→ **Exercise**
Please output each of the following records verbatim, line for line, changing nothing.

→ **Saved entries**
****

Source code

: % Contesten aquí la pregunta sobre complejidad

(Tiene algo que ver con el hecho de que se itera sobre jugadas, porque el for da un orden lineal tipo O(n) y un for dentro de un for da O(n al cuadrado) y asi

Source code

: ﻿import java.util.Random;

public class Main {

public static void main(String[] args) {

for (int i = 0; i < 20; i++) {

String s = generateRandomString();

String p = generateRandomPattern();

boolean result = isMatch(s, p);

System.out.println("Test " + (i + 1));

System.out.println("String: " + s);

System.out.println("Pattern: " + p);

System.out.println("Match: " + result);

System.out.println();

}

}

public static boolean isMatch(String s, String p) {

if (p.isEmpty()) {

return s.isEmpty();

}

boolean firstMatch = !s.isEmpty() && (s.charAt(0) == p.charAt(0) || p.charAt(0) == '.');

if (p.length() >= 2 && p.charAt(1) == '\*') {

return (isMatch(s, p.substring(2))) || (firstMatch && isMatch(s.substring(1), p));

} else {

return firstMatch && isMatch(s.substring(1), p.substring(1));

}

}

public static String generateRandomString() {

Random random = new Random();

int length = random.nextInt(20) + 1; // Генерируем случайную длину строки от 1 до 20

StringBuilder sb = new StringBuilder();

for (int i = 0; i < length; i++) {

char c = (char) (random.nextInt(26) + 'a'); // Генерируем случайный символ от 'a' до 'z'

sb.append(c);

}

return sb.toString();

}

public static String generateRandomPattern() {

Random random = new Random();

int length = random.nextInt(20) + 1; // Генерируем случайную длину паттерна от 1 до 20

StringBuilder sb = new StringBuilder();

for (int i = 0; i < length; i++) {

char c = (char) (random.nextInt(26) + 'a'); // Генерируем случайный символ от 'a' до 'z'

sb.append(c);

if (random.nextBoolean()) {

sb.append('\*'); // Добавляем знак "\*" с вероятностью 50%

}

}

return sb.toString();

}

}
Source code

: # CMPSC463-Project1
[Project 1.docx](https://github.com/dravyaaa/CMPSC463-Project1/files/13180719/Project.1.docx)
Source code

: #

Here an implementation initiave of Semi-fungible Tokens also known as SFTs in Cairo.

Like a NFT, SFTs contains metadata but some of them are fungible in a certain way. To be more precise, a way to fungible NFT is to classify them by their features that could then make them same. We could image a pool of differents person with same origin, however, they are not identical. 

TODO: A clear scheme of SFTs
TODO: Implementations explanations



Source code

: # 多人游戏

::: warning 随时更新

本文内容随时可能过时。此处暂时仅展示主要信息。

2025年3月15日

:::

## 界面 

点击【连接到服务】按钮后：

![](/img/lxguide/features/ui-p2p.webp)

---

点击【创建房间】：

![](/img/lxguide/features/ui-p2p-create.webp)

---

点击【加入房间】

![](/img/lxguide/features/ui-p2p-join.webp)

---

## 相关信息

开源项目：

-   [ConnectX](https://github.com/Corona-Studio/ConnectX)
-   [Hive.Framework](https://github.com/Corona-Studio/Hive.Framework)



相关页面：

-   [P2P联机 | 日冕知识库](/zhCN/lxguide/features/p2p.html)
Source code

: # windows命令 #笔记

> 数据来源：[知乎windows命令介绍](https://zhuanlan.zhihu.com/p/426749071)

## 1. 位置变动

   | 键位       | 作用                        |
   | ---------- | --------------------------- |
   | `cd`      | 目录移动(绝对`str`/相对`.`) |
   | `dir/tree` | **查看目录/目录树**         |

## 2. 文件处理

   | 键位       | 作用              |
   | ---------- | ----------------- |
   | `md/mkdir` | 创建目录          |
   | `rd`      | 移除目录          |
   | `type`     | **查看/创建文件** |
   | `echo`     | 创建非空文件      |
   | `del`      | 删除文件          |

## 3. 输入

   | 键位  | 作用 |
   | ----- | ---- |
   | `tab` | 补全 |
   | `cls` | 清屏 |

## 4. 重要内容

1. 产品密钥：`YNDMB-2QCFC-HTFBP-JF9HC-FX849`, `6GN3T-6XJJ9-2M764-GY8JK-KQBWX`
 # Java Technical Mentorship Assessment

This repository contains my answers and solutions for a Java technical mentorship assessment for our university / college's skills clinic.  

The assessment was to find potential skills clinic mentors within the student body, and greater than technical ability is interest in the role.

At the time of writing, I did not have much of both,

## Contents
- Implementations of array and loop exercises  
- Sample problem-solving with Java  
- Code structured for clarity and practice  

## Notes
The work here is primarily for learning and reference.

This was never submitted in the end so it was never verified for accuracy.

****

→ **Answer**
Source code

: % Contesten aquí la pregunta sobre complejidad

(Tiene algo que ver con el hecho de que se itera sobre jugadas, porque el for da un orden lineal tipo O(n) y un for dentro de un for da O(n al cuadrado) y asi

Source code

: ﻿import java.util.Random;

public class Main {

public static void main(String[] args) {

for (int i = 0; i < 20; i++) {

String s = generateRandomString();

String p = generateRandomPattern();

boolean result = isMatch(s, p);

System.out.println("Test " + (i + 1));

System.out.println("String: " + s);

System.out.println("Pattern: " + p);

System.out.println("Match: " + result);

System.out.println();

}

}

public static boolean isMatch(String s, String p) {

if (p.isEmpty()) {

return s.isEmpty();

}

boolean firstMatch = !s.isEmpty() && (s.charAt(0) == p.charAt(0) || p.charAt(0) == '.');

if (p.length() >= 2 && p.charAt(1) == '\*') {

return (isMatch(s, p.substring(2))) || (firstMatch && isMatch(s.substring(1), p));

} else {

return firstMatch && isMatch(s.substring(1), p.substring(1));

}

}

public static String generateRandomString() {

Random random = new Random();

int length = random.nextInt(20) + 1; // Генерируем случайную длину строки от 1 до 20

StringBuilder sb = new StringBuilder();

for (int i = 0; i < length; i++) {

char c = (char) (random.nextInt(26) + 'a'); // Генерируем случайный символ от 'a' до 'z'

sb.append(c);

}

return sb.toString();

}

public static String generateRandomPattern() {

Random random = new Random();

int length = random.nextInt(20) + 1; // Генерируем случайную длину паттерна от 1 до 20

StringBuilder sb = new StringBuilder();

for (int i = 0; i < length; i++) {

char c = (char) (random.nextInt(26) + 'a'); // Генерируем случайный символ от 'a' до 'z'

sb.append(c);

if (random.nextBoolean()) {

sb.append('\*'); // Добавляем знак "\*" с вероятностью 50%

}

}

return sb.toString();

}

}
Source code

: # CMPSC463-Project1
[Project 1.docx](https://github.com/dravyaaa/CMPSC463-Project1/files/13180719/Project.1.docx)
Source code

: #

Here an implementation initiave of Semi-fungible Tokens also known as SFTs in Cairo.

Like a NFT, SFTs contains metadata but some of them are fungible in a certain way. To be more precise, a way to fungible NFT is to classify them by their features that could then make them same. We could image a pool of differents person with same origin, however, they are not identical. 

TODO: A clear scheme of SFTs
TODO: Implementations explanations



Source code

: # 多人游戏

::: warning 随时更新

本文内容随时可能过时。此处暂时仅展示主要信息。

2025年3月15日

:::

## 界面 

点击【连接到服务】按钮后：

![](/img/lxguide/features/ui-p2p.webp)

---

点击【创建房间】：

![](/img/lxguide/features/ui-p2p-create.webp)

---

点击【加入房间】

![](/img/lxguide/features/ui-p2p-join.webp)

---

## 相关信息

开源项目：

-   [ConnectX](https://github.com/Corona-Studio/ConnectX)
-   [Hive.Framework](https://github.com/Corona-Studio/Hive.Framework)



相关页面：

-   [P2P联机 | 日冕知识库](/zhCN/lxguide/features/p2p.html)
Source code

: # windows命令 #笔记

> 数据来源：[知乎windows命令介绍](https://zhuanlan.zhihu.com/p/426749071)

## 1. 位置变动

   | 键位       | 作用                        |
   | ---------- | --------------------------- |
   | `cd`      | 目录移动(绝对`str`/相对`.`) |
   | `dir/tree` | **查看目录/目录树**         |

## 2. 文件处理

   | 键位       | 作用              |
   | ---------- | ----------------- |
   | `md/mkdir` | 创建目录          |
   | `rd`      | 移除目录          |
   | `type`     | **查看/创建文件** |
   | `echo`     | 创建非空文件      |
   | `del`      | 删除文件          |

## 3. 输入

   | 键位  | 作用 |
   | ----- | ---- |
   | `tab` | 补全 |
   | `cls` | 清屏 |

## 4. 重要内容

1. 产品密钥：`YNDMB-2QCFC-HTFBP-JF9HC-FX849`, `6GN3T-6XJJ9-2M764-GY8JK-KQBWX`
 # Java Technical Mentorship Assessment

This repository contains my answers and solutions for a Java technical mentorship assessment for our university / college's skills clinic.  

The assessment was to find potential skills clinic mentors within the student body, and greater than technical ability is interest in the role.

At the time of writing, I did not have much of both,

## Contents
- Implementations of array and loop exercises  
- Sample problem-solving with Java  
- Code structured for clarity and practice  

## Notes
The work here is primarily for learning and reference.

This was never submitted in the end so it was never verified for accuracy.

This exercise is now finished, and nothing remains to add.